And it has only been possible because of cooperation instead of competition. The ISS is a joint project involving four countries; Canada, Japan, Russia, USA. The ISS was realised because these four countries worked together (along with the European Space Agency) to fund, design, and construct it.

It simply would not exist in a competitive environment.

It’s interesting, therefore, to consider the widely accepted notion in schools that competition is critical because it ‘builds character’ and ‘produces excellence’.

Actually, much of the evidence relating to schools suggests that competition tends to: suppress innovation, reduce standards of excellence, harm self-esteem, reduce teamwork, limit empathy, and increase anxiety. And numerous studies have shown that, when students are cooperating and supporting each other rather than trying to beat each other, they not only perform better but enjoy the activity more.

If you delete competition and other forms of extrinsic motivation, all we have left as a motivational catalyst is meaning and purpose. When a child or adult is doing something that they feel inherently makes sense and it matters, competition becomes redundant. In fact, when we’re doing something that feels like it really matters we are instinctively compelled to work with others, not against them, because we know the force-multiplying effect that cooperation unlocks.

Ultimately, the building of character and production of excellence requires, not competition, but the fostering of cooperation, empathy, interdependence, and a sense of united purpose. When we get this right, amazing things happen in schools and International Space Stations get built.

Tinkering is not innovation

I have a one-year old daughter who is quite playful. She likes to pick up objects and experiment with different ways of using them. She is too young to have any clear purpose underpinning her play. This is tinkering.

I also have a three-year old son who is quite playful. He likes to play with toy cars. He has a favourite purple Hotwheels car that he loves to zoom across the lounge room floor. He enjoys experimenting with different techniques with the clear purpose of trying to maximise the travel distance of the car. In a recent extended play session, he realised that using a ‘backhand’ technique allowed the car to travel straighter and therefore further than a ‘forehand’ technique. Now, he only ever uses the backhand zooming method. This is innovation.

Both tinkering and innovation are sparked by curiosity. But innovation alone, in car zooming or schools, is guided by purpose – by a bigger ‘why’.

Until you have a clear purpose, stop tinkering.

The art of living well

In 335 BCE, Arisitotle set up his own school, the Lyceum, in a gymnasium on the outskirts of Athens. It was around this time, in his role as a teacher, that he is famously quoted as saying:

“Those who educate children well are more to be honored than they who produce them; for these only gave them life, those the art of living well.”

It’s a pretty big statement! And as a father and an educator, personally I’m not entirely sure that my parental role excludes helping my son and daughter to learn to ‘live well’. I hope it is not true of my son and daughter that I “only gave them life”.

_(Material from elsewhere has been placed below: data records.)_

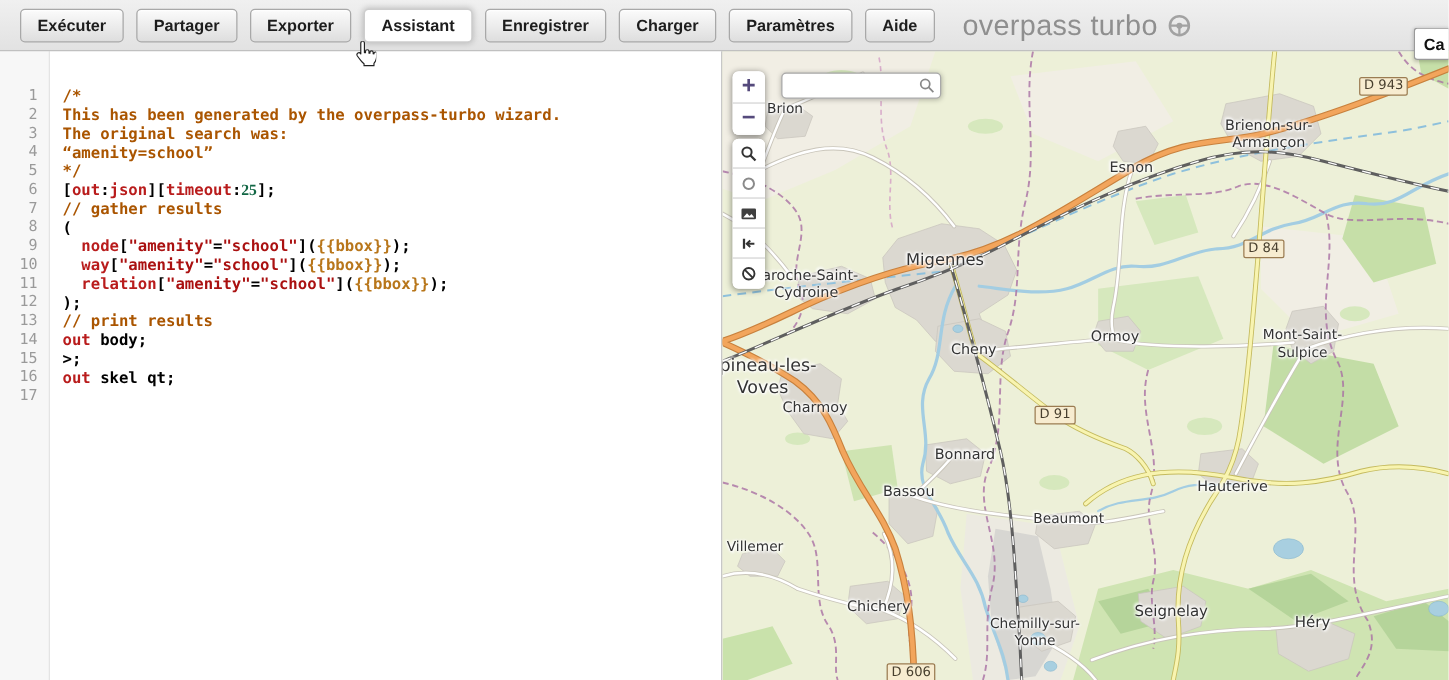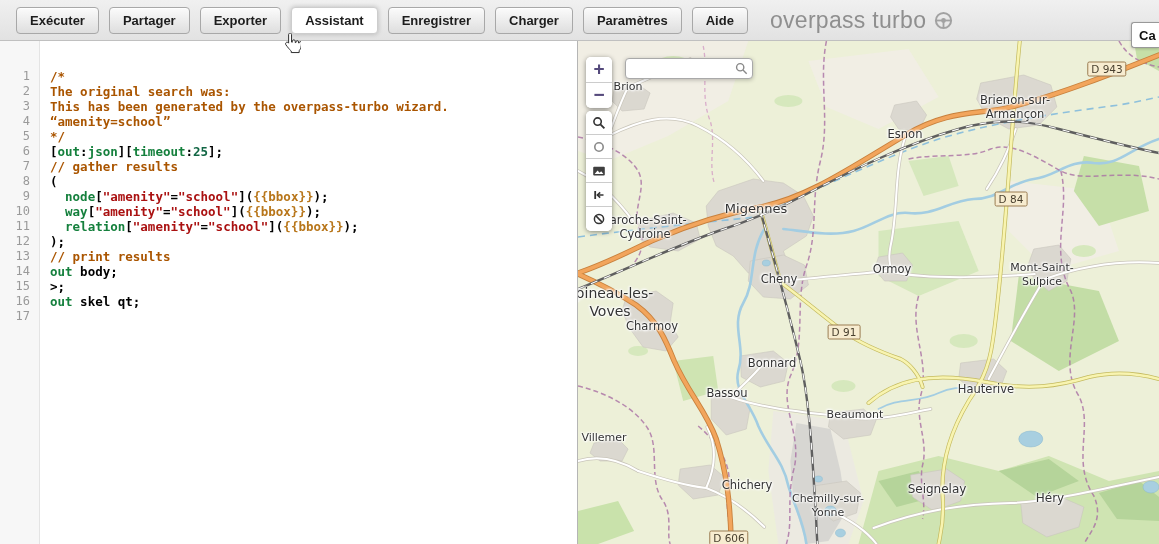"The original search was:" div.cl { order: before "This has been generated by" -> after "This has been generated by" }
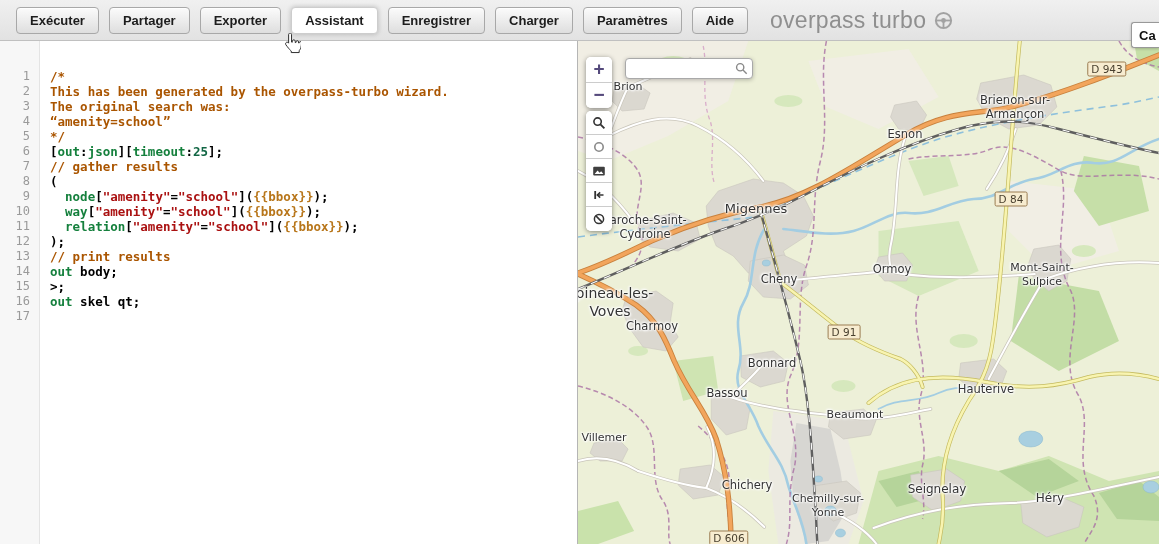"out" .tk-kw { color: #15803d -> #b91c1c }
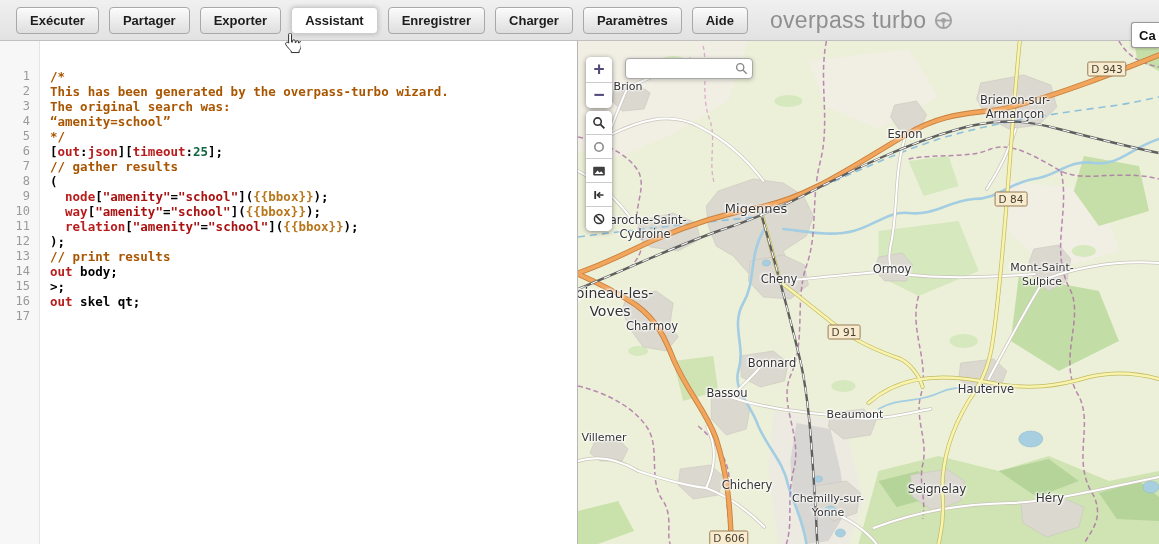"25" .tk-num { font-family: none -> Liberation Serif, serif }
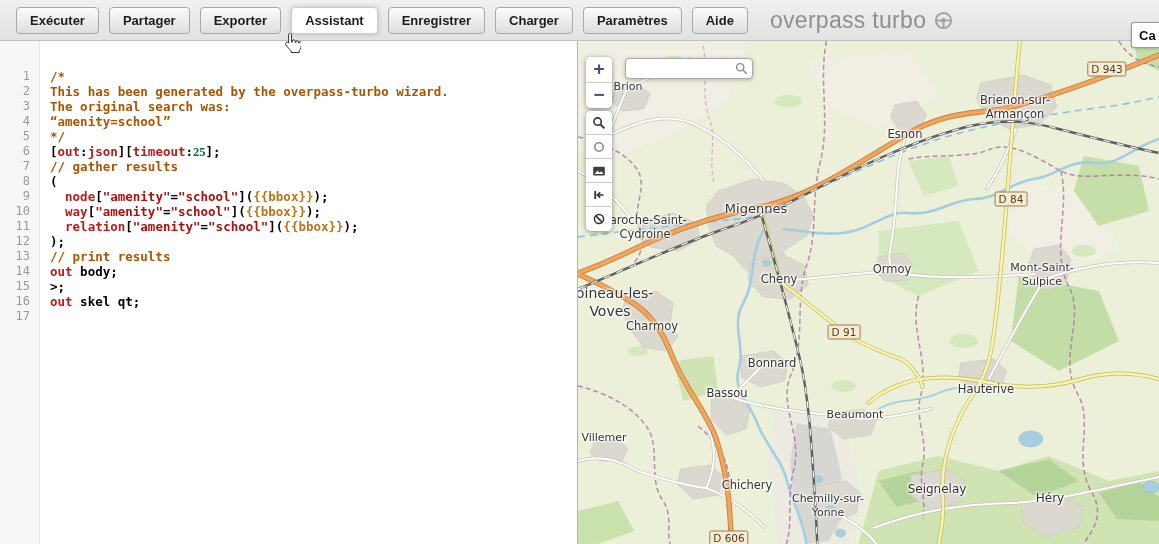"Chichery" div.map-label { margin-left: 44px -> none }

That said, it’s a powerful sentiment. In many ways, parents are, often, the foundation of a child’s wellbeing. But teachers play a huge role in shaping, guiding and inspiring the future lives of their students.

That shouldn’t be surprising though. Surely, the most succinct way to describe the fundamental purpose of education is: enabling students to ‘live well’. Isn’t that what schools are for?

Your why

I am yet to meet a quality educator anywhere in the world, who decided to become a teacher for the fame and fortune or because they thought it would be a cruisy way to earn a buck.

Despite the fact that we knew it would be hard work, with long hours, high levels of stress, and relatively low pay and prestige, we chose it anyway. We all had our own different reasons for choosing this work – but we had a reason – a why.

Unfortunately, it is easy for that reason, that why, to get clouded by the day to day stress and needs of the job. And before we know it, we can lose track of it altogether.

When that happens (and it does happen), it’s critical to take time out to reconnect with that deep purpose so that it can drive our goals, decisions and behaviour. Or perhaps it’s time to consider another a different job.